Verwundert über solche Frage, antwortete Jeanie: »O, der Vater hätte lieber alles entbehrt, als mich solches Unterrichts ermangeln zu lassen.«

»Brau, recht brav von Deinem Vater! Nun, so nimm das Buch und lies mir draus vor, denn meine Augen sind trübe. Schlage nur auf, was Du willst. Die Bibel ist ja das einzige Buch, worin Du auf nichts Unrechtes stoßen kannst.«

Zuerst wollte Jeanie die Parabel vom barmherzigen Samariter lesen, aber ihr Gewissen hielt ihr vor, es möchte so aussehen, als ob sie die heilige Schrift nicht zur Erbauung allein, sondern in der Absicht, anderer Gemüter für sich einzunehmen, lesen wolle; mit strenger Rücksicht auf reine Pflichterfüllung wählte sie darum einen Abschnitt aus dem Propheten Jesaias, las mit so andächtiger Frömmigkeit, daß Frau Dalton sich höchst erbaut fand, und sagte, wenn alle schottischen Mädchen so wären wie sie, statt barfuß in die Stadt hinein zu kommen und sich auf allen Jahrmärkten herumzutreiben, dann möchte sich freilich für manche mehr als jetzt ein guter Dienst in England finden.

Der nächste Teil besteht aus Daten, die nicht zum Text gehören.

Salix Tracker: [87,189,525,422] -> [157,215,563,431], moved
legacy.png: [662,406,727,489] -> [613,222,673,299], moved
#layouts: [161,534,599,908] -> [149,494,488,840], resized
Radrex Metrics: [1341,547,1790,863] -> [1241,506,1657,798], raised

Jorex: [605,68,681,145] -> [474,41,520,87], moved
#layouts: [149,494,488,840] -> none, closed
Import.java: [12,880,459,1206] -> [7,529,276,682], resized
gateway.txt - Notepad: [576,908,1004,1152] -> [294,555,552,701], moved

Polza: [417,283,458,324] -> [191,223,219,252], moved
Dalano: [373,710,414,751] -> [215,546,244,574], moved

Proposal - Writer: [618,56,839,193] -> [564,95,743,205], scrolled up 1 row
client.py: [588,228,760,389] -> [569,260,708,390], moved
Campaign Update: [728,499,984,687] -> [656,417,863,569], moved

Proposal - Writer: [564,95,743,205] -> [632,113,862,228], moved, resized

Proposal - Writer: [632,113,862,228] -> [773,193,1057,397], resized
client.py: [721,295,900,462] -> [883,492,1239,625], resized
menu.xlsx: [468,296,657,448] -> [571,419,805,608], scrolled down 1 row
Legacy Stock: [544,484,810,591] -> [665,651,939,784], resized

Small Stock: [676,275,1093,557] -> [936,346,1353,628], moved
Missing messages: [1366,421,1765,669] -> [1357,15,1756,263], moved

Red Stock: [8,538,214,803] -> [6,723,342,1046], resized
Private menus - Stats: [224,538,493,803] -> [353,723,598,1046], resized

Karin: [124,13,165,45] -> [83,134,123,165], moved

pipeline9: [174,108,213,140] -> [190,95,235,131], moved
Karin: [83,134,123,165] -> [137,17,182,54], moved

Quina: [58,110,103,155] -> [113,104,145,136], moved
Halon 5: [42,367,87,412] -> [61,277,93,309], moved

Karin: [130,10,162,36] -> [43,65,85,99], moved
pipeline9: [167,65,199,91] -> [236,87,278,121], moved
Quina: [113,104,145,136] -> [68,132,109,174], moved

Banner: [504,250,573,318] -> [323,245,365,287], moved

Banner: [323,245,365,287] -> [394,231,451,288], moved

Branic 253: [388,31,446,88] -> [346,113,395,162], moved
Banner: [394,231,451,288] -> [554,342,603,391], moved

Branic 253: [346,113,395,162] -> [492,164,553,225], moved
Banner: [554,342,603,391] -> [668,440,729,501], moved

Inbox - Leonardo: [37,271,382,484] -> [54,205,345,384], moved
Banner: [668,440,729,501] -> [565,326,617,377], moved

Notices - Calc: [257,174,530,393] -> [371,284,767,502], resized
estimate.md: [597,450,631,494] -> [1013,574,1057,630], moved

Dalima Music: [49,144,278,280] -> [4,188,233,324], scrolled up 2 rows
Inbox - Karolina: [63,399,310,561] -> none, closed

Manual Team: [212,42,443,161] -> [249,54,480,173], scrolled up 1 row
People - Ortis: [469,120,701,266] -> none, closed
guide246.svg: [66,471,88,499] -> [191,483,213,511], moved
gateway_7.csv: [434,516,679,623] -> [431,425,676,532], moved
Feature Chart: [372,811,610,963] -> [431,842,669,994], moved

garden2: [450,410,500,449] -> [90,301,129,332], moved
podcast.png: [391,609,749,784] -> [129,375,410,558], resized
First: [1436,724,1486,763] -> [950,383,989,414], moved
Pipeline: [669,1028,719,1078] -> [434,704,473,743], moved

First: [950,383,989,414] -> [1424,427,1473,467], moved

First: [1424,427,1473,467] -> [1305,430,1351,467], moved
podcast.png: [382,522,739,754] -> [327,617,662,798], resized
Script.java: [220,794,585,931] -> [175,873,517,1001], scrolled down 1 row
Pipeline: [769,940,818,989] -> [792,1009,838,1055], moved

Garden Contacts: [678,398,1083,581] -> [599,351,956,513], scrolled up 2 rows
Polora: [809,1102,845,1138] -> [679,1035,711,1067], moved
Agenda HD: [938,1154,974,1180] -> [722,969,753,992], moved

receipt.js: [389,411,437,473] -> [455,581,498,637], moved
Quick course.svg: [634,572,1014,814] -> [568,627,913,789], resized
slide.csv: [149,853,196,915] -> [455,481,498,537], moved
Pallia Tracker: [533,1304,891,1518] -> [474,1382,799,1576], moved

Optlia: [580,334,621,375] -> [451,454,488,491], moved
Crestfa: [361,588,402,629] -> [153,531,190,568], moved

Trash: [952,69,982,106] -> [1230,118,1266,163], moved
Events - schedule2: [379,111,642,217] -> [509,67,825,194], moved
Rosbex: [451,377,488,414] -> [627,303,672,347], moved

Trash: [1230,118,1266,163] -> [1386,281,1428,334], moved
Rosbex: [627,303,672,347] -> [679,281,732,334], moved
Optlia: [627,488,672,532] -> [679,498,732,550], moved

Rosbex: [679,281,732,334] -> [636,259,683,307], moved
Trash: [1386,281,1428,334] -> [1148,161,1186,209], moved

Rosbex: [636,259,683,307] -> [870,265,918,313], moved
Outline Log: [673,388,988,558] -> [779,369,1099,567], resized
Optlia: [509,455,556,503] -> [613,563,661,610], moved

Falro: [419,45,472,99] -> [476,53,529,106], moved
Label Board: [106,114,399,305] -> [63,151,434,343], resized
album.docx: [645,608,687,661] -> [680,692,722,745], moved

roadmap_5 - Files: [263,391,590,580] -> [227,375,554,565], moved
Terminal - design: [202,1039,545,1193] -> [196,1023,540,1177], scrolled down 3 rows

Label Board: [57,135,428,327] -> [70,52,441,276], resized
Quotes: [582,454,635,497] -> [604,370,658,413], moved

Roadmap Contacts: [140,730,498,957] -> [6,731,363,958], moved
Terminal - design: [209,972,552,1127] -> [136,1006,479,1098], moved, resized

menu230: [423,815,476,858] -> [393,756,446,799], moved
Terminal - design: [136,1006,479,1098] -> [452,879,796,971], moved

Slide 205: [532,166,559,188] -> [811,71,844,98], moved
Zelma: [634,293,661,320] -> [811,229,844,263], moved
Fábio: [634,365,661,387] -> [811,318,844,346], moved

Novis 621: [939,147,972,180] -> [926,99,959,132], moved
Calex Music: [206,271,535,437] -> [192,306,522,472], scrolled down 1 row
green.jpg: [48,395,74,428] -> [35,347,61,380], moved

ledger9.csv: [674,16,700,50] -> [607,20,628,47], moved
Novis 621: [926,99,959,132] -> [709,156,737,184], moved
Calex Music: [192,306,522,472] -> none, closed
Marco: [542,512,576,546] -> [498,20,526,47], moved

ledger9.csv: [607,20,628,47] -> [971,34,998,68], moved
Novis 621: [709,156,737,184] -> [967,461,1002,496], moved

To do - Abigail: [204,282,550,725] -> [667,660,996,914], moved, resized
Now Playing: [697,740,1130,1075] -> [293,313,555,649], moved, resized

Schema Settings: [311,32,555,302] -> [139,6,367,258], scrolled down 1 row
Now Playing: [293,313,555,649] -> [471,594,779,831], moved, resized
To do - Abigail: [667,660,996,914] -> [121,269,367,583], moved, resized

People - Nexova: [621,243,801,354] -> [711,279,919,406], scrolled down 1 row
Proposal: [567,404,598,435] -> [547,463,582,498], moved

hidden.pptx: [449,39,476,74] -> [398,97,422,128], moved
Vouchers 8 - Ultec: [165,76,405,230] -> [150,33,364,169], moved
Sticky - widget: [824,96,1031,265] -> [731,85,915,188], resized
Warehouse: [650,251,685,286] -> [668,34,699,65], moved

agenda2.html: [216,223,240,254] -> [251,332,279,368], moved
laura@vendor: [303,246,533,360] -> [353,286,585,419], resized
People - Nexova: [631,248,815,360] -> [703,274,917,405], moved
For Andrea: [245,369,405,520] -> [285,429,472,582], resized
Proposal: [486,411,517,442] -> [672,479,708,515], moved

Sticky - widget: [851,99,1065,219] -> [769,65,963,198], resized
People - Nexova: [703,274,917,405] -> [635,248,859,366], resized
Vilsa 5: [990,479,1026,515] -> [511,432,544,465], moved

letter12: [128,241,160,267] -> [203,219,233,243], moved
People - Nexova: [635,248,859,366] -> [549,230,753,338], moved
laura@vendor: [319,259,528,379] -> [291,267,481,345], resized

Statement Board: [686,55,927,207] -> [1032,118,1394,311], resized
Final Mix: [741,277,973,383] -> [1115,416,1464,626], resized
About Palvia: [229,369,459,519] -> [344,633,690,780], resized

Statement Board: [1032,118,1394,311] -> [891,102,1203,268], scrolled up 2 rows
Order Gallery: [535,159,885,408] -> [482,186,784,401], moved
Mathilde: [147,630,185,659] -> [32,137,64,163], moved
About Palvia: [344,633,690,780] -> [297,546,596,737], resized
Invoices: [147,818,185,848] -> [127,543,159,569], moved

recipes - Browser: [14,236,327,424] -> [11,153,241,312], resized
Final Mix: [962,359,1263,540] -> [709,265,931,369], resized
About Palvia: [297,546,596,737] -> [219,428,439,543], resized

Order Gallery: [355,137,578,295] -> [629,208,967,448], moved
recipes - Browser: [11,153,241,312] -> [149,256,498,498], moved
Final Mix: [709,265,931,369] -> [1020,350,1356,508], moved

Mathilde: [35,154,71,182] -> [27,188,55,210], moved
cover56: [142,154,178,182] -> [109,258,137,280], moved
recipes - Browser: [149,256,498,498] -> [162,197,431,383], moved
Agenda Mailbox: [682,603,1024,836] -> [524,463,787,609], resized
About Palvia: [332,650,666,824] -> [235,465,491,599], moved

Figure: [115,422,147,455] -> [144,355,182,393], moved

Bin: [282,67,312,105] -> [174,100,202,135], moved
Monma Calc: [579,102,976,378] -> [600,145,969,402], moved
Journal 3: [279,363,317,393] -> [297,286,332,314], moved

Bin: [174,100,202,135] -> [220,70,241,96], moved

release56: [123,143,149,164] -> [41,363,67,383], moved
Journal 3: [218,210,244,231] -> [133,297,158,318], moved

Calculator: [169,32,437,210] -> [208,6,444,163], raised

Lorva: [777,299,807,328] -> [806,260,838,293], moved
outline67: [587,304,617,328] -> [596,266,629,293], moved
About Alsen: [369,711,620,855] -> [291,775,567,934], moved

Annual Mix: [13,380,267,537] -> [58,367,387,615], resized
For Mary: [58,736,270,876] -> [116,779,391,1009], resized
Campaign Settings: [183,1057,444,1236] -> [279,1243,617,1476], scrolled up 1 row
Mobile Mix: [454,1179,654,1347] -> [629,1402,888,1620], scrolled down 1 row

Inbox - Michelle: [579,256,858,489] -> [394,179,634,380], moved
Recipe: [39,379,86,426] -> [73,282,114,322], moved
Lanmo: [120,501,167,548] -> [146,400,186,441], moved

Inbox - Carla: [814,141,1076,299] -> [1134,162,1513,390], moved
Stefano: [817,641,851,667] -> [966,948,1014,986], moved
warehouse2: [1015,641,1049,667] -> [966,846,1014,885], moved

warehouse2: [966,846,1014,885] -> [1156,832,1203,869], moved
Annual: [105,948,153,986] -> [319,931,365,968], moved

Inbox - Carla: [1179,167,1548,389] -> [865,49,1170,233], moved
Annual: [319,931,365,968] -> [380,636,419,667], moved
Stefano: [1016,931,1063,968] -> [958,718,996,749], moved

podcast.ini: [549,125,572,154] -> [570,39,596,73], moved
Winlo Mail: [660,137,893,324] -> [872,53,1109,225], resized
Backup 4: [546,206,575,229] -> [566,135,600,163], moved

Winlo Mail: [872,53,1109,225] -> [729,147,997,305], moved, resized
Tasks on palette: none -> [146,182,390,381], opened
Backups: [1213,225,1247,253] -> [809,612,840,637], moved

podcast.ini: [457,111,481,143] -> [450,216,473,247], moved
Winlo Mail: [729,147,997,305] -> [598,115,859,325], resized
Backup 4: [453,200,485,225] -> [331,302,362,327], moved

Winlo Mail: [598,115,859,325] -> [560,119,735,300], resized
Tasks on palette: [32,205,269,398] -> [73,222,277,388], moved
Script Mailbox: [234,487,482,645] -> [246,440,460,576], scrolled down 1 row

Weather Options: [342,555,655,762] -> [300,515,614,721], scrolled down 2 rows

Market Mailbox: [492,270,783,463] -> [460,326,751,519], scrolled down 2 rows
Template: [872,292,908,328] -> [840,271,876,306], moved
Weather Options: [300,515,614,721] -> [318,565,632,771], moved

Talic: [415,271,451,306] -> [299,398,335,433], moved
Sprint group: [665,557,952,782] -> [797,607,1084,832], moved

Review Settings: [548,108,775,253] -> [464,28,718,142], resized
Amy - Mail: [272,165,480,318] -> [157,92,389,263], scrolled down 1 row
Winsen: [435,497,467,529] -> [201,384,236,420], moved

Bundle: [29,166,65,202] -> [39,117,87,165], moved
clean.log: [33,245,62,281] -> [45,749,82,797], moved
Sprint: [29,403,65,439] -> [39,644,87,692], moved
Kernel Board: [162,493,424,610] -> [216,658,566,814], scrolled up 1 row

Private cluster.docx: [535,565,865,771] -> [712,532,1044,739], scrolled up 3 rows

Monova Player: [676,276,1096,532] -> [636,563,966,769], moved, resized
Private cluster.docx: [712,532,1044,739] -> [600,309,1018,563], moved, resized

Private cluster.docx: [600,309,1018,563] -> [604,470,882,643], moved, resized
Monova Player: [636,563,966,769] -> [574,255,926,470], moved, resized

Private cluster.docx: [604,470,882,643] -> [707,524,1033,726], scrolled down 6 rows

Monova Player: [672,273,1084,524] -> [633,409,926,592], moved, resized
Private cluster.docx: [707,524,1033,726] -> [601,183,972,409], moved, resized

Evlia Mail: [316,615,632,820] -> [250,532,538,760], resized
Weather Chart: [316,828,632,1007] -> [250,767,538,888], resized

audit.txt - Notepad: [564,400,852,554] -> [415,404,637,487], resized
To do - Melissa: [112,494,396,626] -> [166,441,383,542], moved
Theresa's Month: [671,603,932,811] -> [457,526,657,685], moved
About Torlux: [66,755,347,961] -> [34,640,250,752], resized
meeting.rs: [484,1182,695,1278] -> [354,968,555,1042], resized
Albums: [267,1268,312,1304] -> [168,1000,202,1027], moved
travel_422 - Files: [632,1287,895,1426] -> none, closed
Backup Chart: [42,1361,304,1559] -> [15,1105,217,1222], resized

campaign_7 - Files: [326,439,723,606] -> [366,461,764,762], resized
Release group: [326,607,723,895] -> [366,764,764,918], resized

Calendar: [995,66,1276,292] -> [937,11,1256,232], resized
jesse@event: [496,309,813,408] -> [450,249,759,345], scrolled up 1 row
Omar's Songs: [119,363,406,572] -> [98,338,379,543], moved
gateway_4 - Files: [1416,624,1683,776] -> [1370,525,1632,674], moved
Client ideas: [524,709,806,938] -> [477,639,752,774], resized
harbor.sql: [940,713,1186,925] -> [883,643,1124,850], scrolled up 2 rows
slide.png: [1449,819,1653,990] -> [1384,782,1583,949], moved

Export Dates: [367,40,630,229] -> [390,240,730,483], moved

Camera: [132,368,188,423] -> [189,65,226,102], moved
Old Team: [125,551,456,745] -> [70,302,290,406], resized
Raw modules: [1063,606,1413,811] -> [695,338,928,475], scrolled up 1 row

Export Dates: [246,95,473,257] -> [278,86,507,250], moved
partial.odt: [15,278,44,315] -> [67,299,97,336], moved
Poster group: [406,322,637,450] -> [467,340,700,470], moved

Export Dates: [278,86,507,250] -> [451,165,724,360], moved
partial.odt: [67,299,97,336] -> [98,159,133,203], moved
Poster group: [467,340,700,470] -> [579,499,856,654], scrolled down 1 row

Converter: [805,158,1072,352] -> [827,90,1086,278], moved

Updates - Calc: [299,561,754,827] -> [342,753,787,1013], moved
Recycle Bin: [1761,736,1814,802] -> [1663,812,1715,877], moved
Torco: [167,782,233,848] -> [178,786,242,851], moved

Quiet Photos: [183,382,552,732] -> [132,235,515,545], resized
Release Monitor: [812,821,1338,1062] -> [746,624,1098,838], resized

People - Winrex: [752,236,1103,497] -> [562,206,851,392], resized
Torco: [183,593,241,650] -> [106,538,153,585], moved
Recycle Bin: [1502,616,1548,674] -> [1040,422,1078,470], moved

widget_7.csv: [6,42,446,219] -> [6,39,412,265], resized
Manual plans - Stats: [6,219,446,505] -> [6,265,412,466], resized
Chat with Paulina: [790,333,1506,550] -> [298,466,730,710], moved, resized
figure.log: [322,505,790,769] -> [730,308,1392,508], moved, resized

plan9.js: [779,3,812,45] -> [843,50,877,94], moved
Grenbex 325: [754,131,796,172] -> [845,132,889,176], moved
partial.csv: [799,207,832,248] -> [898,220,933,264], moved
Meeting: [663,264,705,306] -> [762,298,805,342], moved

Toms Eintritt unterbrach sie. »Der Herr wolle das Mädchen aus Schottland sehen,« meldete er.

»Nun, so geh schnell, meine Liebe,« sagte Frau Dalton, »und erzähle ihm nur alles so wie mir. Ich habe ein Zeichen in das Buch gelegt und will in der Zeit eine Tasse Tee mit etwas Brot zurechtmachen, wie Du es in Deinem Schottland wohl noch nicht gegessen haben dürftest.«

»Der Herr wartet,« mahnte Tom ungeduldig.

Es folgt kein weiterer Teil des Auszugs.